Nicholas Wolterstorff (Lament for a Son, Hearing the Call), who at age 87 is currently Noah Porter Professor Emeritus of Philosophical Theology at Yale University, reflects on his childhood in Minnesota, his education at Calvin College and Harvard University, and the experiences—including the death of his son and witnessing South African apartheid and Palestinian oppression—that shaped his life in his new book, In This World of Wonders: Memoir of a Life in Learning (Eerdmans, Jan.).
Why were you, as you say in the preface, “reluctant” to write this book?
The reluctance was twofold. First, I was brought up in a Dutch Reformed immigrant culture in Minnesota, and both Dutch culture and immigrant culture conspire to say you should never talk about yourself. Second, my adult life has been the life of a philosopher—reading philosophy, writing philosophy. Really gripping stuff, right? So it was not on my agenda to write a memoir. But I had friends who kept urging me. And then it occurred to me that I didn’t have to write it as the story of my life but could do vignettes that highlight certain episodes. And when I actually got into it, I enjoyed it. It was fun.
What is different about this book as opposed to your others?
My other books have an audience of philosophers, but with this book it was less about addressing an audience and more about recalling these vignettes from my life. I want my fellow philosophers to read it, obviously. But I want other people to read it as well, people who might have some interest in a certain kind of life. So my challenge was to make the philosophical sections accessible to non-philosophical people, while not boring the philosophers. That’s a very fine line to walk.
Can you talk more about your role as a Christian philosopher?
A good many American Christians in the present context have become very belligerent and angry, and every now and then I bump up against those who were sort of reared to be anti-intellectual, who believe that cultural enterprises such as art, music, and philosophy are to be avoided, and who believe that contact with other religions should be aimed at conversion rather than cooperation and dialogue.

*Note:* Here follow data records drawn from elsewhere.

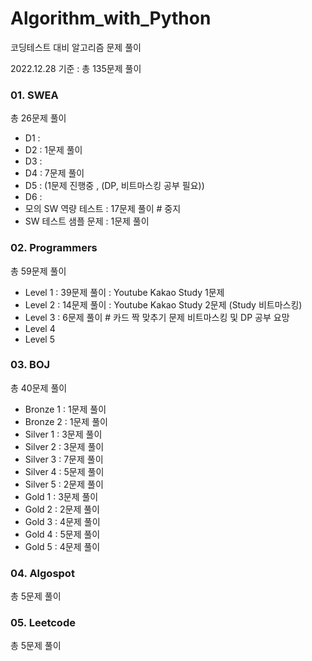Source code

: # Algorithm_with_Python

코딩테스트 대비 알고리즘 문제 풀이

2022.12.28 기준 :  총 135문제 풀이



### 01. SWEA

총 26문제 풀이

- D1 :
- D2 : 1문제 풀이
- D3 :
- D4 : 7문제 풀이 
- D5 : (1문제 진행중 , (DP, 비트마스킹 공부 필요))
- D6 :
- 모의 SW 역량 테스트 : 17문제 풀이    # 중지
- SW 테스트 샘플 문제 : 1문제 풀이



### 02. Programmers

총 59문제 풀이

- Level 1  :  39문제 풀이      : Youtube Kakao Study 1문제
- Level 2  :  14문제 풀이      : Youtube Kakao Study 2문제 (Study 비트마스킹)
- Level 3  :  6문제 풀이 # 카드 짝 맞추기 문제 비트마스킹 및 DP 공부 요망 
- Level 4
- Level 5



### 03. BOJ

총 40문제 풀이

- Bronze 1 : 1문제 풀이
- Bronze 2 : 1문제 풀이
- Silver 1 : 3문제 풀이
- Silver 2 : 3문제 풀이
- Silver 3 : 7문제 풀이
- Silver 4 : 5문제 풀이
- Silver 5 : 2문제 풀이
- Gold 1 : 3문제 풀이
- Gold 2 : 2문제 풀이
- Gold 3 : 4문제 풀이
- Gold 4 : 5문제 풀이
- Gold 5 : 4문제 풀이



### 04. Algospot

총 5문제 풀이



### 05. Leetcode

총 5문제 풀이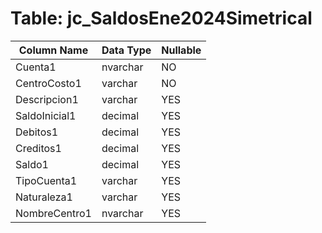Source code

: # Table: jc_SaldosEne2024Simetrical

| Column Name | Data Type | Nullable |
|-------------|-----------|----------|
| Cuenta1 | nvarchar | NO |
| CentroCosto1 | varchar | NO |
| Descripcion1 | varchar | YES |
| SaldoInicial1 | decimal | YES |
| Debitos1 | decimal | YES |
| Creditos1 | decimal | YES |
| Saldo1 | decimal | YES |
| TipoCuenta1 | varchar | YES |
| Naturaleza1 | varchar | YES |
| NombreCentro1 | nvarchar | YES |
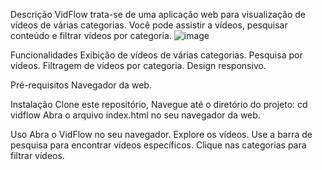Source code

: Descrição
VidFlow trata-se de uma aplicação web para visualização de vídeos de várias categorias. Você pode assistir a vídeos, pesquisar conteúdo e filtrar vídeos por categoria.
![image](https://github.com/SharlaVidal/VidFlow/assets/144283288/22b85464-ae01-476d-b1dc-043091808b70)

Funcionalidades
Exibição de vídeos de várias categorias.
Pesquisa por vídeos.
Filtragem de vídeos por categoria.
Design responsivo.


Pré-requisitos
Navegador da web.


Instalação
Clone este repositório,
Navegue até o diretório do projeto: cd vidflow
Abra o arquivo index.html no seu navegador da web.

Uso
Abra o VidFlow no seu navegador.
Explore os vídeos.
Use a barra de pesquisa para encontrar vídeos específicos.
Clique nas categorias para filtrar vídeos.

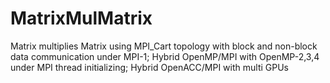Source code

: # MatrixMulMatrix
Matrix multiplies Matrix using MPI_Cart topology with block and non-block data communication under MPI-1; 
Hybrid OpenMP/MPI with OpenMP-2,3,4 under MPI thread initializing; 
Hybrid OpenACC/MPI with multi GPUs
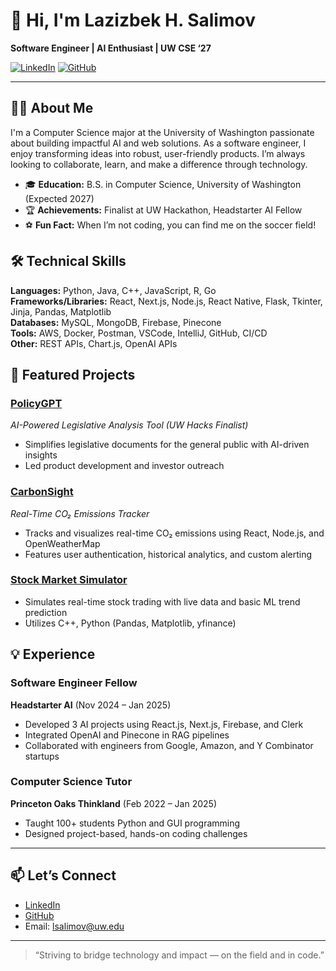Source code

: # 👋 Hi, I'm Lazizbek H. Salimov

**Software Engineer | AI Enthusiast | UW CSE ‘27**

[![LinkedIn](https://img.shields.io/badge/LinkedIn-blue?logo=linkedin&style=flat-square)](https://linkedin.com/in/lazizbeksalimov)
[![GitHub](https://img.shields.io/badge/GitHub-181717?logo=github&style=flat-square)](https://github.com/bekfastjam)

---

## 👨‍💻 About Me

I'm a Computer Science major at the University of Washington passionate about building impactful AI and web solutions. As a software engineer, I enjoy transforming ideas into robust, user-friendly products. I’m always looking to collaborate, learn, and make a difference through technology.

- 🎓 **Education:** B.S. in Computer Science, University of Washington (Expected 2027)
- 🏆 **Achievements:** Finalist at UW Hackathon, Headstarter AI Fellow
- ⚽ **Fun Fact:** When I’m not coding, you can find me on the soccer field!

## 🛠️ Technical Skills

**Languages:** Python, Java, C++, JavaScript, R, Go  
**Frameworks/Libraries:** React, Next.js, Node.js, React Native, Flask, Tkinter, Jinja, Pandas, Matplotlib  
**Databases:** MySQL, MongoDB, Firebase, Pinecone  
**Tools:** AWS, Docker, Postman, VSCode, IntelliJ, GitHub, CI/CD  
**Other:** REST APIs, Chart.js, OpenAI APIs

## 🚀 Featured Projects

### [PolicyGPT](https://github.com/bekfastjam/PolicyGPT)  
_AI-Powered Legislative Analysis Tool (UW Hacks Finalist)_  
- Simplifies legislative documents for the general public with AI-driven insights  
- Led product development and investor outreach

### [CarbonSight](https://github.com/bekfastjam/CarbonSight)  
_Real-Time CO₂ Emissions Tracker_  
- Tracks and visualizes real-time CO₂ emissions using React, Node.js, and OpenWeatherMap  
- Features user authentication, historical analytics, and custom alerting

### [Stock Market Simulator](https://github.com/bekfastjam/StockMarketSimulator)  
- Simulates real-time stock trading with live data and basic ML trend prediction  
- Utilizes C++, Python (Pandas, Matplotlib, yfinance)

## 💡 Experience

### Software Engineer Fellow  
**Headstarter AI** (Nov 2024 – Jan 2025)  
- Developed 3 AI projects using React.js, Next.js, Firebase, and Clerk  
- Integrated OpenAI and Pinecone in RAG pipelines  
- Collaborated with engineers from Google, Amazon, and Y Combinator startups

### Computer Science Tutor  
**Princeton Oaks Thinkland** (Feb 2022 – Jan 2025)  
- Taught 100+ students Python and GUI programming  
- Designed project-based, hands-on coding challenges

---

## 📫 Let’s Connect

- [LinkedIn](https://linkedin.com/in/lazizbeksalimov)
- [GitHub](https://github.com/bekfastjam)
- Email: lsalimov@uw.edu

---

> “Striving to bridge technology and impact — on the field and in code.”  
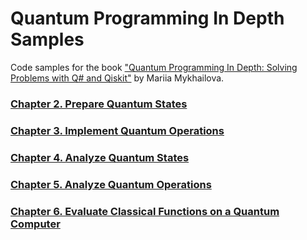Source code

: # Quantum Programming In Depth Samples
Code samples for the book ["Quantum Programming In Depth: Solving Problems with Q# and Qiskit"](https://mng.bz/M1R7) by Mariia Mykhailova.

### [Chapter 2. Prepare Quantum States](./2_state_preparation/)

### [Chapter 3. Implement Quantum Operations](./3_unitary_implementation/)

### [Chapter 4. Analyze Quantum States](./4_analyze_states/)

### [Chapter 5. Analyze Quantum Operations](./5_analyze_operations/)

### [Chapter 6. Evaluate Classical Functions on a Quantum Computer](./6_reversible_computing/)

I want to show people that a Christian should not be a world denier but should be open to the world. That culture is to be engaged, not avoided. That one should work side-by-side with those of other faiths or no faith. I hope that what comes through in this book is a picture of a Christian who is not angry, but instead grateful. A Christian whose eyes are open to the world—to Scandinavian furniture, to things in my garden, to sedge grasses on my land.
What do you hope readers take away from your story?
I hope they take away two things. The first is that a life in philosophy can also be a life engaged with the world, with beauty, with justice, and with other people. I want them to come away with a less otherworldly image of philosophy. The second is a sense of my gratitude for the life I’ve been offered to live. That was my goal with the title, to keep the reader in this world of wonder, to hope that my sense of gratitude inspires a corresponding gratitude.